Roberto voltou para casa depois de seis semanas. Não com perdão automático, não com entusiasmo forçado, mas com uma disposição honesta de ver se ainda havia ali algo que valesse o trabalho de reconstruir. Eram duas pessoas diferentes das que entraram no casamento em 1991. Talvez mais honestas.
Certamente mais frágeis. Marta nunca mais falou com André. Bloqueou o número numa manhã de terça-feira, sem cerimónia, sem mensagem de despedida. Não porque ele fosse o vilão da história – não era.
Mas porque alguns capítulos precisam de ser fechados com firmeza para que outros possam começar. ——
Às vezes, de manhã, quando acorda e vê a chávena de café na mesinha de cabeceira – Roberto retomou o hábito algumas semanas depois de voltar, como quem retoma uma frase interrompida – Marta fica um momento a olhar para ela antes de beber. Pensa no preço das coisas que só se aprendem a valorizar quando quase se perdem. A goiabeira no fundo do quintal deu frutos naquele outono.
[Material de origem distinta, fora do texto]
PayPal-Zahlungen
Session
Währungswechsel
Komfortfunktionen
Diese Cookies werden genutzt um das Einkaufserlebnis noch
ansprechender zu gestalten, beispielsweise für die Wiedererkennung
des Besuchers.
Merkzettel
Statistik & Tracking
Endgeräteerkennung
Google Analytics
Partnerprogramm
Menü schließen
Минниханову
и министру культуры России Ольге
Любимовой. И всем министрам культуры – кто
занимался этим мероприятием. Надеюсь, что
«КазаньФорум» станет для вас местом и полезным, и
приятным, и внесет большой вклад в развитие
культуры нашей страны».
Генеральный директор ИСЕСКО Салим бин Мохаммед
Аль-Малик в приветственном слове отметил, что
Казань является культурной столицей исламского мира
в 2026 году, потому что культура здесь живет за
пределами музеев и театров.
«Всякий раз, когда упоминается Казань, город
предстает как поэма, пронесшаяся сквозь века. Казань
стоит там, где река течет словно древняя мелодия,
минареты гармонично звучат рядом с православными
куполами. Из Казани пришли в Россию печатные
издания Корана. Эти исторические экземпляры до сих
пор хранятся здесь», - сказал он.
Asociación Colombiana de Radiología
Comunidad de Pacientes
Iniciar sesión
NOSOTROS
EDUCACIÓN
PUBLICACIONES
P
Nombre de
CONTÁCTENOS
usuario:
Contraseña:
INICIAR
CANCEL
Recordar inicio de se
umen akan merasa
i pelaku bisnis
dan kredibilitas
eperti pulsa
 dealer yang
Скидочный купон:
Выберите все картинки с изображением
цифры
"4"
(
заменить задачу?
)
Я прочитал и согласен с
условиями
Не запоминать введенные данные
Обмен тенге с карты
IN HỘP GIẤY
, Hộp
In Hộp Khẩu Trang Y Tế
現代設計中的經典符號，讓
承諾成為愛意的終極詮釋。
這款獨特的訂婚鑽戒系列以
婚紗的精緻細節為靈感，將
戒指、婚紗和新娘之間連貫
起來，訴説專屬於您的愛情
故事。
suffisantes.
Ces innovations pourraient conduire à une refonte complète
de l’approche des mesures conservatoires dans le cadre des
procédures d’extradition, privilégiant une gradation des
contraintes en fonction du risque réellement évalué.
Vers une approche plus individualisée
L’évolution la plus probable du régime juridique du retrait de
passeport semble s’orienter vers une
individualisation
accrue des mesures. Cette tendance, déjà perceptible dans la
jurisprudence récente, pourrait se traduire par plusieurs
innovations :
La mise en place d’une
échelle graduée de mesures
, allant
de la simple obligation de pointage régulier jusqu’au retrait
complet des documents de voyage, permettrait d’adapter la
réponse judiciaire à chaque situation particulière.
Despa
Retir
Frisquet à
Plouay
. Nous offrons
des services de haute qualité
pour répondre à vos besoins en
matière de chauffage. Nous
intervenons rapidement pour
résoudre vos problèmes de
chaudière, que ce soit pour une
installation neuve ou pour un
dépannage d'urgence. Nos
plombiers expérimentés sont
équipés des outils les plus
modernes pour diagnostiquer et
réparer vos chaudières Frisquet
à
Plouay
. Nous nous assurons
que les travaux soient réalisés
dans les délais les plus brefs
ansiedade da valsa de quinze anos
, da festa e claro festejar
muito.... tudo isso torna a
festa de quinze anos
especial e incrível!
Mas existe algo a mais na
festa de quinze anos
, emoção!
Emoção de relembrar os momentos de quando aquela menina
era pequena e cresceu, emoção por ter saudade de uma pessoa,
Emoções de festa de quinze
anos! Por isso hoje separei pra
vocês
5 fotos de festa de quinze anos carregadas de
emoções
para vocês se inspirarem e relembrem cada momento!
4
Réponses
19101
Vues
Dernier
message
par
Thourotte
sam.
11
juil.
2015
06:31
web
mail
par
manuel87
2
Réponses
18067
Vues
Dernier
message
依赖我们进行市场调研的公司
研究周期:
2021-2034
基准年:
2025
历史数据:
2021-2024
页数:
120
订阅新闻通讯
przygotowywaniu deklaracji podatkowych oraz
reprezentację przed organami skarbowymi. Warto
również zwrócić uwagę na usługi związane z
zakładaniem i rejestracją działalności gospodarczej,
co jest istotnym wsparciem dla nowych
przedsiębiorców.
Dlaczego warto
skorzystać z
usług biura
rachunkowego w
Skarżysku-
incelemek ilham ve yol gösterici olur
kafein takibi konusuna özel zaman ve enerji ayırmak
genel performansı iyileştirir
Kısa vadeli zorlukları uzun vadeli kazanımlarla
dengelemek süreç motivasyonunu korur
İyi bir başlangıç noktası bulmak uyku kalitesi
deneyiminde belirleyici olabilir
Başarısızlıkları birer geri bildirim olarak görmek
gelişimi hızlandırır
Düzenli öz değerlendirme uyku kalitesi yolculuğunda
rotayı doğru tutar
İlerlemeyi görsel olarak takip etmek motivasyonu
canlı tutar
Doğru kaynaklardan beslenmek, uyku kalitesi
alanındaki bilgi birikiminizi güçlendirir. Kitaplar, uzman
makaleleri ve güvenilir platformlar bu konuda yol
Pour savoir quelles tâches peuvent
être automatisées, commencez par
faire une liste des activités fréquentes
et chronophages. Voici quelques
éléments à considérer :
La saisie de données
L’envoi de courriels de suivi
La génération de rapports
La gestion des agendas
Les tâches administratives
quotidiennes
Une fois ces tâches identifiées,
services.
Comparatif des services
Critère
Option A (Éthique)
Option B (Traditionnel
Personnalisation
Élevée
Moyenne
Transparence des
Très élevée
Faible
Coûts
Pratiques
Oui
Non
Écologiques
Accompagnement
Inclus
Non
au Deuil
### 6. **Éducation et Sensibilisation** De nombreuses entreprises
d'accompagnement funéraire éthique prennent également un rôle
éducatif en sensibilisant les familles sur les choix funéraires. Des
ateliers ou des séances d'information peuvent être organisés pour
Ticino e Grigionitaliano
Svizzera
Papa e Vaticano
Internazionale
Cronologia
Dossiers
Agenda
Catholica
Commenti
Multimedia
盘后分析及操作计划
Os netos vieram colher no domingo, com as mãos amarelas de sumo, a rir com o corpo inteiro, sem reservas. Roberto fotografou as crianças com o telemóvel velho que se recusava a trocar. Marta ficou a olhar a cena da janela da cozinha, com uma chávena de café nas mãos. Ele virou-se e viu-a.
Não sorriu. Ainda não era fácil assim. Mas não desviou o olhar.
E, naquela noite, a luz da varanda voltou a estar acesa.